Most of the time I assisted the Bureau’s judges – several of whom I’d known during the Weimar Republic – in taking depositions from witnesses or finding new cases for the Bureau to investigate. That was how I first met Siv Meyer. She was a friend of a girl called Renata Matter, who was a good friend of mine and who worked at the Adlon Hotel. Siv played the piano in the orchestra at the Adlon.
I met her at the hotel on Sunday February 28th, which was the day after Berlin’s last Jews – some ten thousand people – had been arrested for deportation to ghettoes in the East. Franz Meyer was a worker at the Osram electric light-bulb factory in Wilmersdorf, which was where he was arrested, but before this he had been a doctor, and this was how he came to find himself working as a medical orderly on a German hospital ship that had been attacked and sunk by a British submarine off the coast of Norway in August 1941. My boss and the Bureau chief, Johannes Goldsche, had tried to investigate the case, but at the time it was thought that there had been no survivors. So when Renata Matter told me about Franz Meyer’s story, I went to see his wife at their apartment in Lützowerstrasse.
It was a short walk from my own apartment on Fasanenstrasse, with a view of the canal and the local town hall, and only a short walk from the Schulstrasse synagogue where many of Berlin’s Jews had been held in transit on their way to an unknown fate in the East. Meyer had only escaped arrest himself because he was a Mischehe – a Jew who was married to a German.
From the wedding photograph on the Biedermeier sideboard it was easy to see what they saw in each other. Franz Meyer was absurdly handsome and very like Franchot Tone, the movie actor who was once married to Joan Crawford. Siv was just beautiful, and there’s nothing absurd about that; more importantly so were her three sisters, Klara, Frieda and Hedwig, all of whom were present when I met their sister for the first time.
‘Why didn’t your husband come forward before?’ I asked Siv Meyer over a cup of ersatz coffee, which was the only kind of coffee anyone had now. ‘This incident took place on August 30th 1941. Why is he only willing to speak about it now?’
‘Clearly you don’t know very much about what it’s like to be a Jew in Berlin,’ she said.
‘You’re right. I don’t.’
‘No Jew wants to draw attention to himself by being a part of any inquiry in Germany. Even if it is a good cause.’

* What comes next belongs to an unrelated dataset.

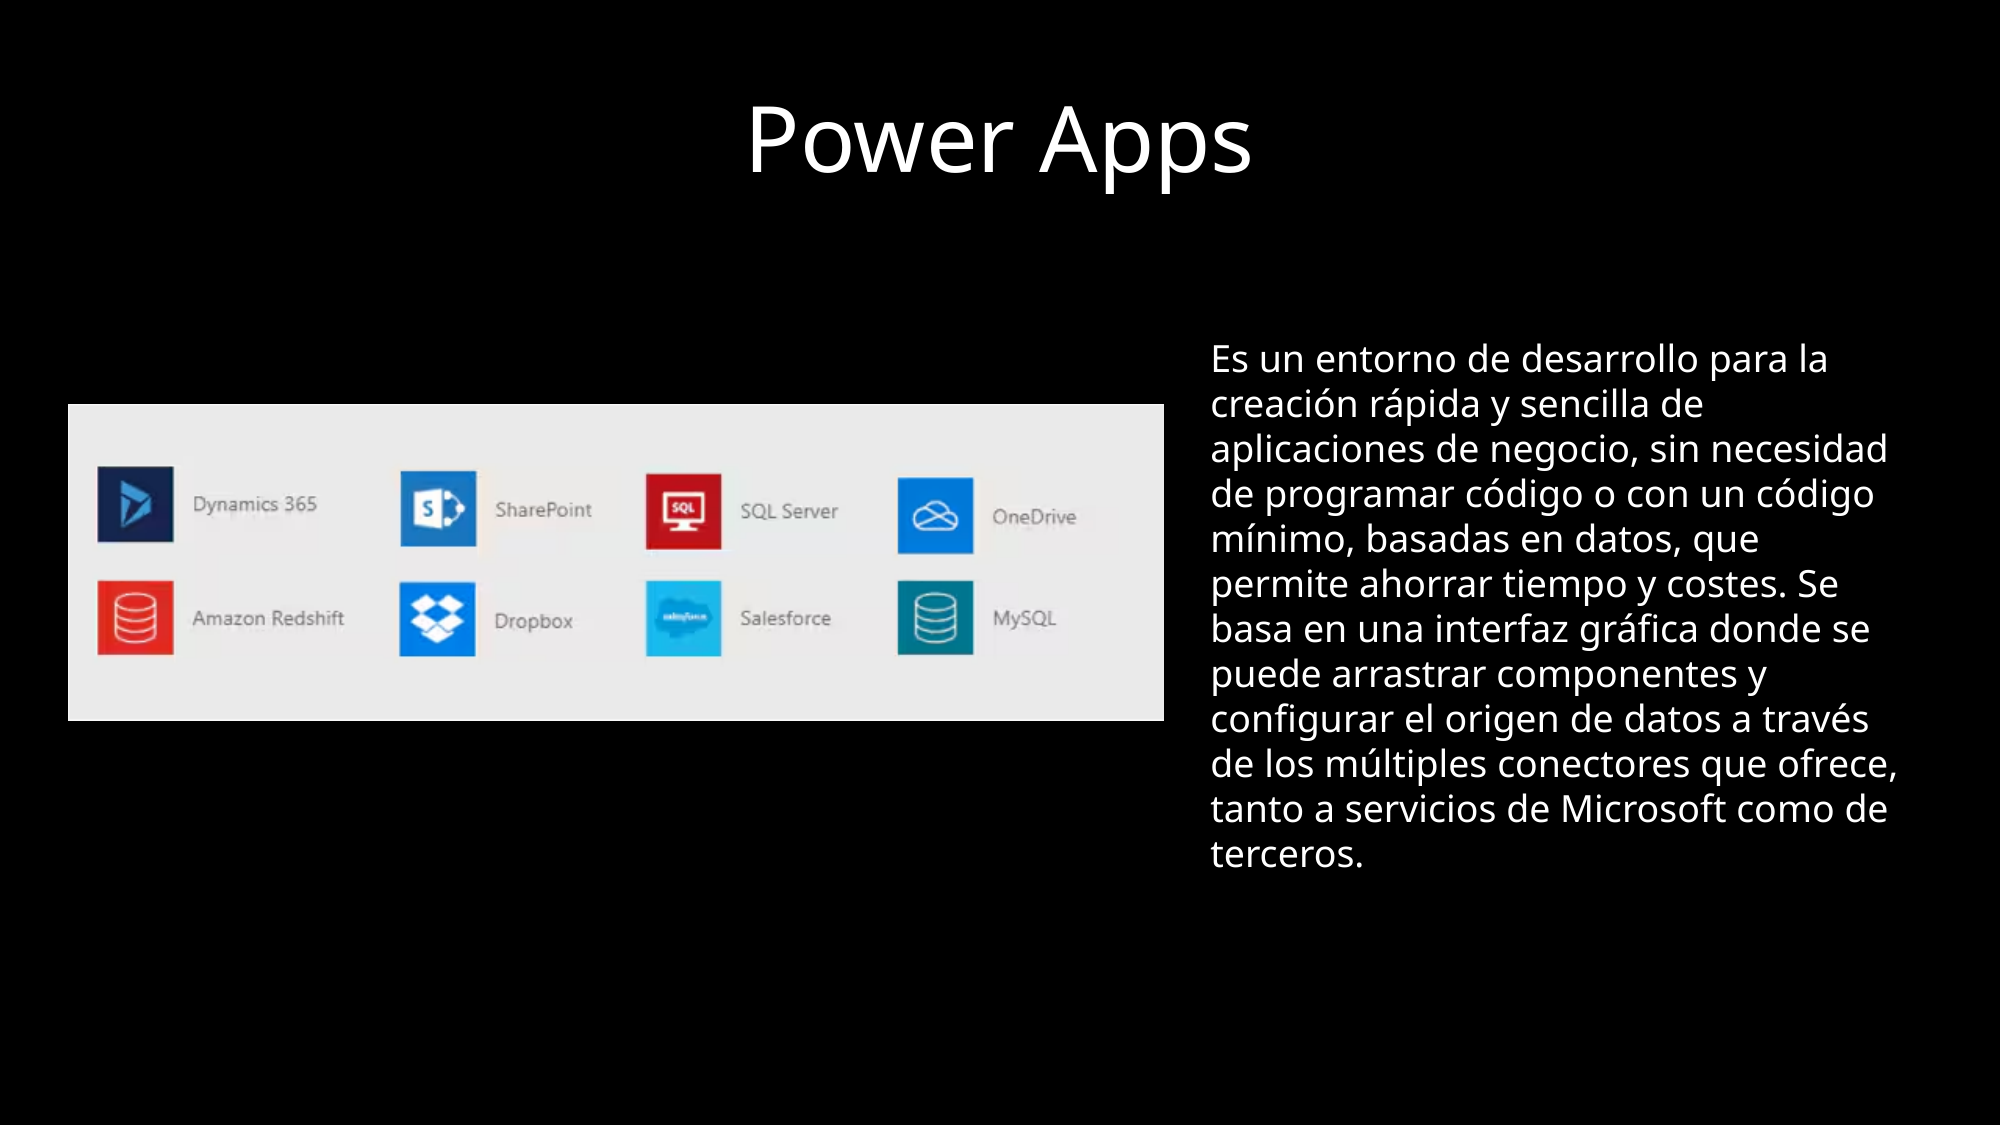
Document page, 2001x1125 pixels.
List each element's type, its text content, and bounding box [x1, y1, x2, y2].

picture [68, 404, 1164, 721]
text_box Es un entorno de desarrollo para la creación rápida y sencilla de aplicaciones de negocio, sin necesidad de programar código o con un código mínimo, basadas en datos, que permite ahorrar tiempo y costes. Se basa en una interfaz gráfica donde se puede arrastrar componentes y configurar el origen de datos a través de los múltiples conectores que ofrece, tanto a servicios de Microsoft como de terceros. [1195, 327, 1921, 883]
text_box Power Apps [489, 72, 1511, 198]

I shrugged. ‘I can understand that,’ I said. ‘A witness for the Bureau one day and a prisoner of the Gestapo the next. On the other hand I do know what it’s like to be a Jew in the East, and if you want to prevent your husband from ending up there I hope you’re telling the truth about all this. At the War Crimes Bureau we get lots of people who try to waste our time.’
‘You were in the East?’
‘Minsk,’ I said, simply. ‘They sent me back here to Berlin and the War Crimes Bureau for questioning my orders.’

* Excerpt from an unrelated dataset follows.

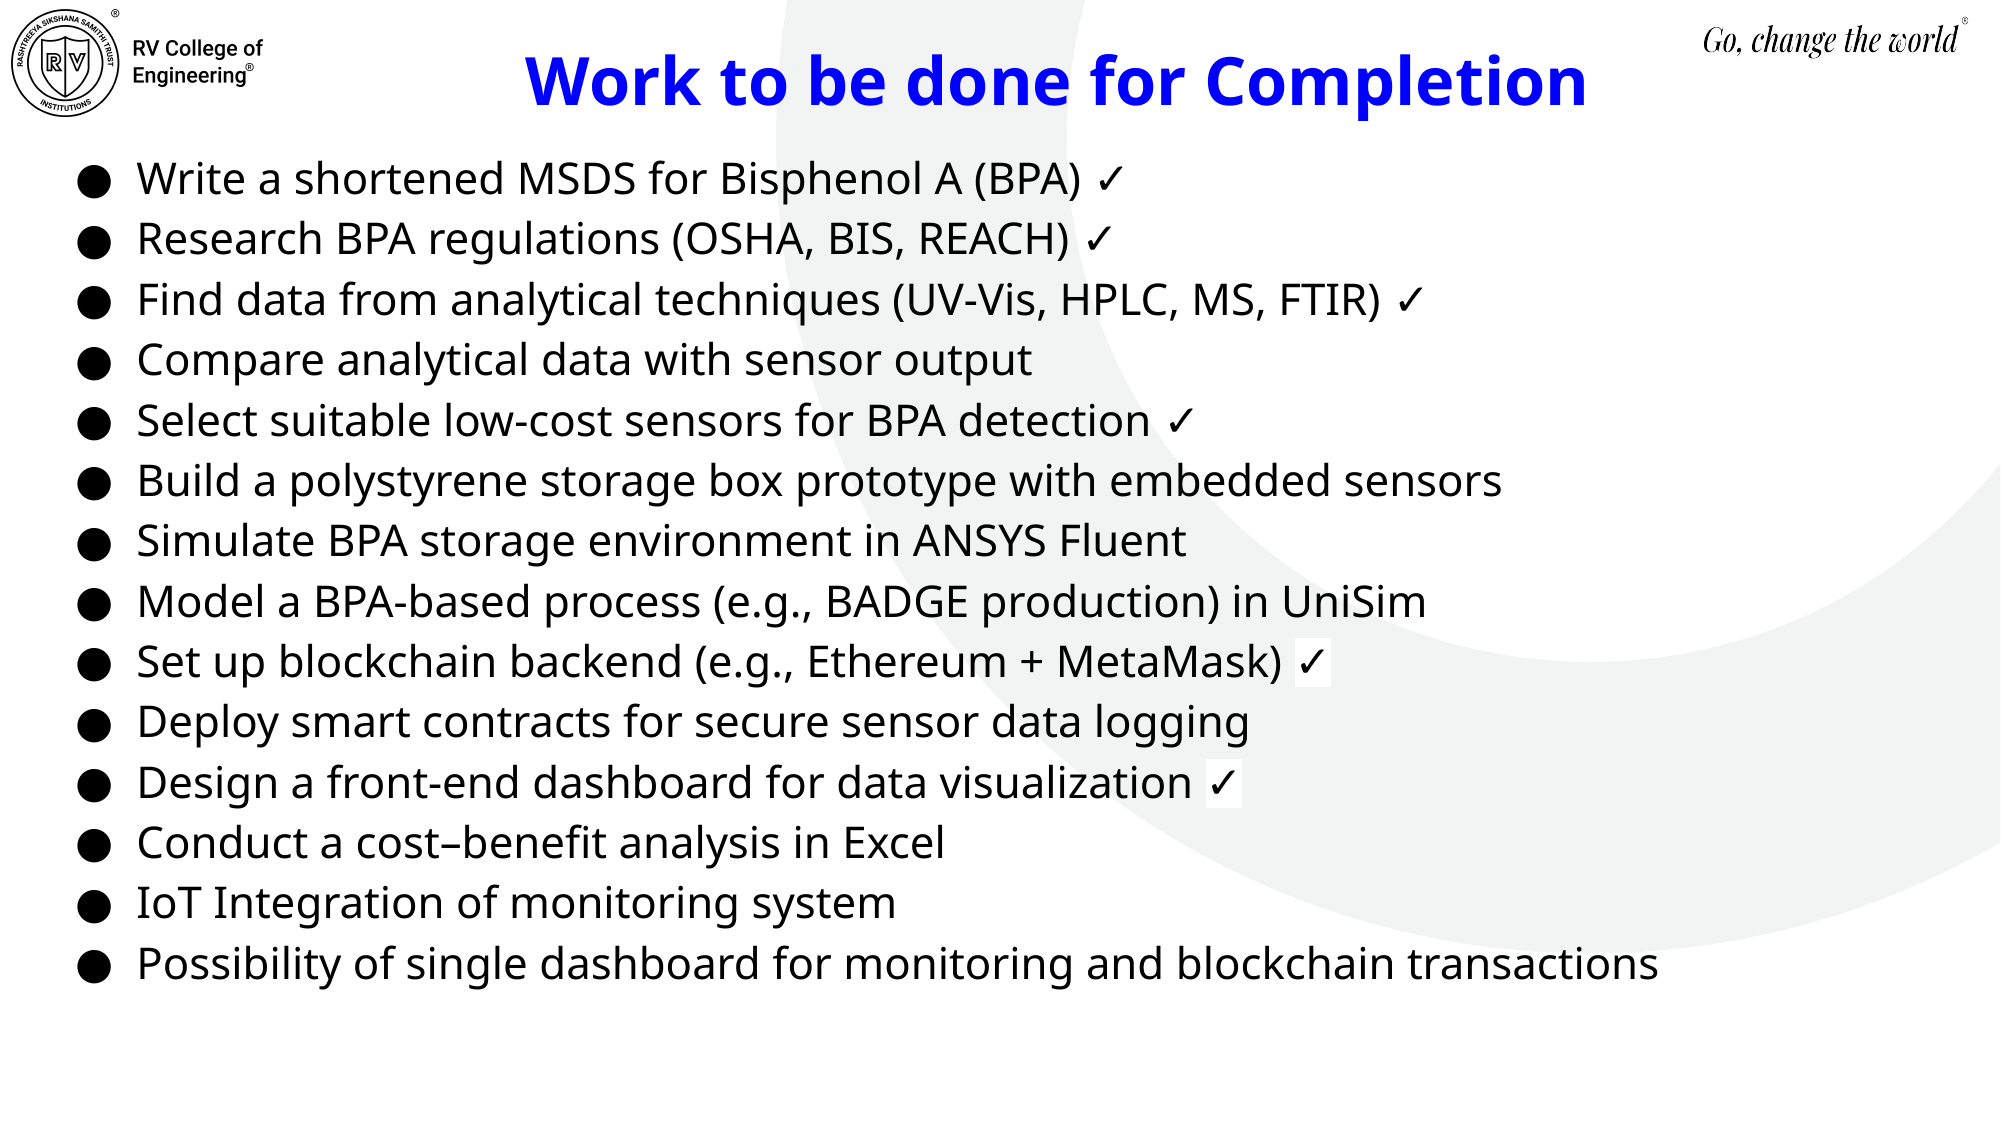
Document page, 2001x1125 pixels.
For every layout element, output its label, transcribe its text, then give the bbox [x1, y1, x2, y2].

picture [0, 0, 2001, 1125]
list Write a shortened MSDS for Bisphenol A (BPA) ✓ Research BPA regulations (OSHA, BIS, REACH) ✓ Find data from analytical techniques (UV-Vis, HPLC, MS, FTIR) ✓ Compare analytical data with sensor output Select suitable low-cost sensors for BPA detection ✓ Build a polystyrene storage box prototype with embedded sensors Simulate BPA storage environment in ANSYS Fluent Model a BPA-based process (e.g., BADGE production) in UniSim Set up blockchain backend (e.g., Ethereum + MetaMask) ✓ Deploy smart contracts for secure sensor data logging Design a front-end dashboard for data visualization ✓ Conduct a cost–benefit analysis in Excel IoT Integration of monitoring system Possibility of single dashboard for monitoring and blockchain transactions [46, 82, 1954, 991]
title Work to be done for Completion [420, 31, 1695, 82]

‘What’s happening out there? In the ghettoes? In the concentration camps? One hears so many different stories about what resettlement amounts to.’
I shrugged. ‘I don’t think the stories even get close to the horror of what’s happening in the eastern ghettoes. And by the way, there is no resettlement. There’s just starvation and death.’
Siv Meyer let out a sigh and then exchanged a glance with her sisters. I was fond of looking at her three sisters myself. It made a very pleasant change to take a deposition from an attractive and well-spoken woman instead of an injured soldier.